Scalable logging for distributed systems
Microservices can be a blessing or a curse when creating a large-scale cloud system. They enable us to leverage domain-driven design and keep our architecture clean. But microservices also introduce more complexity in deployment and testing, especially when we have data flows spanning multiple microservices.
Debugging and monitoring tools should be available to inspect possible issues and gain insights into functional flows. That is why the architecture for logs needs some tender loving care itself. How do you manage such a system? Here are a few tips & tricks we wanted to share about how to tackle logging in distributed systems.
Use different log levels
When you have multiple environments (e.g. development, staging, production), the required level of detail will vary assuming the verbosity level lowers according to the hardening of your environment. When dealing with large amounts of logs, the running cost can rapidly spiral out of control. When creating a running estimate of a system, always include the logging solution as well.
Each log statement can have a different log level, depending on the situation. Defining these log levels can help you create order from chaos.
Include a logging context
Some log statements will have a strong correlation to each other. Including a logging context is highly useful for grouping log statements. This logging context clearly indicates where exactly in your application a log message originates. The context will also depend on the specific circumstances of the microservice itself. Bear in mind that your list of log contexts should always be concise and closely governed.

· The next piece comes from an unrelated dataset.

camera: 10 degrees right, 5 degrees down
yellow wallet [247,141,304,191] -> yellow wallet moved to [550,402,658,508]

Log context examples could be: IO, CONFIG, API, DATABASE...
Use correlation ID's
To further group log statements, a correlation ID can be added in the log statement. Such a correlation ID could be anything that makes sense in your software project
(e.g. registrationId, userId, articleId, …). This ID will be extremely useful for debugging data flows spanning multiple microservices.

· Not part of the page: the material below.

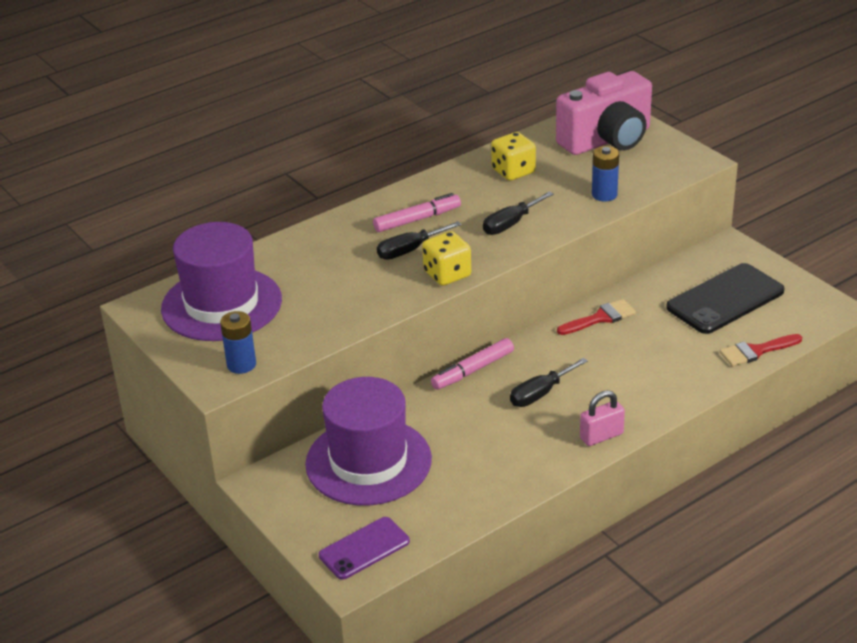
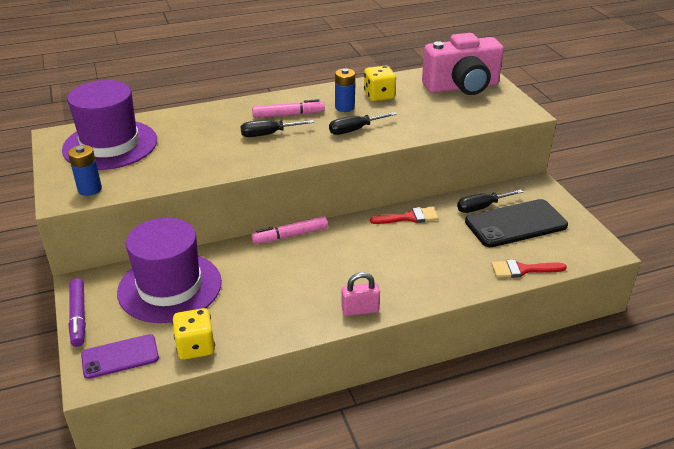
camera: 15 degrees right, 0 degrees up
yellow dice [422,231,471,286] -> yellow dice moved to [172,308,215,360]
black screwdriver [510,358,588,407] -> black screwdriver moved to [457,189,523,213]
blue battery [592,146,619,202] -> blue battery moved to [335,68,355,112]
none -> purple marker [68,278,86,347]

Together with the context, these IDs allow you to create filters in your logging solution such as Kibana. In production environments, you will want to restrict the log level to reduce costs. Sometimes you are only interested in certain correlation IDs. By adding whitelisting logic, certain logs can still be seen independently of the log level. Certainly, in an ETL system, you are going to want to whitelist some IDs.
Use a shared logging library where possible
By implementing a shared logging library for all your microservices, you can
- Enforce arguments such as correlation IDs and context via strong typing
- Implement whitelisting logic for correlation IDs
- Use centralised logic for error reporting (e.g. Sentry)

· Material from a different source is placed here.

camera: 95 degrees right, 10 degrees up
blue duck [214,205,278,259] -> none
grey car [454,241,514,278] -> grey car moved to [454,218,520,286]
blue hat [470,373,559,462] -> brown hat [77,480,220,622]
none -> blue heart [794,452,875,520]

When you have multiple programming languages in your microservices, a logging interface should be defined upfront and implemented by the logging library(s). This will enforce consistency and allow flexibility in the choice of programming languages.
Choose a sensible log retention period
An application should never concern itself with the storage of its output log stream. This is the responsibility of the underlying system which handles the logs (e.g. Cloudwatch). When using a system such as Cloudwatch, logs should be rotated over a given time window.
It makes sense to make this configurable via your Infrastructure As Code (e.g. Terraform) per environment. The retention period should be based on the use cases in your system. Too short means losing debugging functionality and too long results in an increased running cost. The logs will be a useful tool for debugging issues that are thrown in your issue tracker (e.g. Sentry).
Create a crystal clear strategy
Logs should be treated as an important aspect of any software project. They need their own crystal clear strategy, which trickles down to every layer of the system. Together with monitoring and error-reporting, it speeds up the development and debugging processes.
Our advice? Always keep a close eye on the running cost, and optimise where possible by modifying the verbosity and retention of your logs.